BEGIN Exercise passage

# Bought my 1st sailboat



## nowiscertain (Apr 7, 2016)

Hello all, I introded myself before I believe. But after 6 months of climbing onto and off of inumerable boats, I've found a 1973 coronado 35' cutter ketch rigged center cockpit vessel named Catharsis. Needs a couple of things, but nothing I can't figure out...I hope.

Now, all this is dependent upon the outcome of the survey, so cross ur fingers.

I'll be living aboard and doing coastal cruising amongst the Southern California Channel Islands. My long term, bucket list sailing goal is to get to the Galapagos Islands.

I've not sailed in over 20 years, and I realize that my skills need to be derusted. So any helpful advice or cautionary tales on this boat in particular (I've never sailed a ketch, only sloops), or on living aboard, or any general boat things to which I ought to attend, will all be greatly appreciated.

END Exercise passage
BEGIN Data listing

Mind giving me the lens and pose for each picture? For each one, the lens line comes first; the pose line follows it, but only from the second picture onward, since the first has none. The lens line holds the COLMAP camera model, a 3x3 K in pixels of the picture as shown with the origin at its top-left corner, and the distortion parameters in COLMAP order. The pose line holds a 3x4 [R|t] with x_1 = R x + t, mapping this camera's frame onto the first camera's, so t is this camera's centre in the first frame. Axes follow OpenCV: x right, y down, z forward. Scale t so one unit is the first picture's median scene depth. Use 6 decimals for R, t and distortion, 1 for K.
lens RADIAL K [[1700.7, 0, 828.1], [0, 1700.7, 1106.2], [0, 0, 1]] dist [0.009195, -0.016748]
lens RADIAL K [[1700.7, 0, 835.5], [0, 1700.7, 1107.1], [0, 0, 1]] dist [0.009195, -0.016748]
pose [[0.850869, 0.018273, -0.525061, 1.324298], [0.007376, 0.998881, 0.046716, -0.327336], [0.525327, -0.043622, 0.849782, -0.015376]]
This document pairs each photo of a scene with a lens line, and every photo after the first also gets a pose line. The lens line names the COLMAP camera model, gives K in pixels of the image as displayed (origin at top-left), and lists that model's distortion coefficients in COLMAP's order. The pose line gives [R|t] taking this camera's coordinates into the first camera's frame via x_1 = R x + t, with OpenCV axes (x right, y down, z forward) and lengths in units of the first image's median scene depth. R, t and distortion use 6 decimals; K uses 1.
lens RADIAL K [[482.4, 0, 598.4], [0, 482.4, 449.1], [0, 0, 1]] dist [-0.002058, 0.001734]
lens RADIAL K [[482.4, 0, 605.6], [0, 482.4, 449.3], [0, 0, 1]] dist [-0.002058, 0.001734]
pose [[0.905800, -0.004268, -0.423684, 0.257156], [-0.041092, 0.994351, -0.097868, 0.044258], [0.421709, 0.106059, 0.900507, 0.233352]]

END Data listing

Required action: Reproduce word for word the part of the sailboat post starting with "# Bought my" and going on through "be greatly appreciated.".

Worked solution:
# Bought my 1st sailboat



## nowiscertain (Apr 7, 2016)

Hello all, I introded myself before I believe. But after 6 months of climbing onto and off of inumerable boats, I've found a 1973 coronado 35' cutter ketch rigged center cockpit vessel named Catharsis. Needs a couple of things, but nothing I can't figure out...I hope.

Now, all this is dependent upon the outcome of the survey, so cross ur fingers.

I'll be living aboard and doing coastal cruising amongst the Southern California Channel Islands. My long term, bucket list sailing goal is to get to the Galapagos Islands.

I've not sailed in over 20 years, and I realize that my skills need to be derusted. So any helpful advice or cautionary tales on this boat in particular (I've never sailed a ketch, only sloops), or on living aboard, or any general boat things to which I ought to attend, will all be greatly appreciated.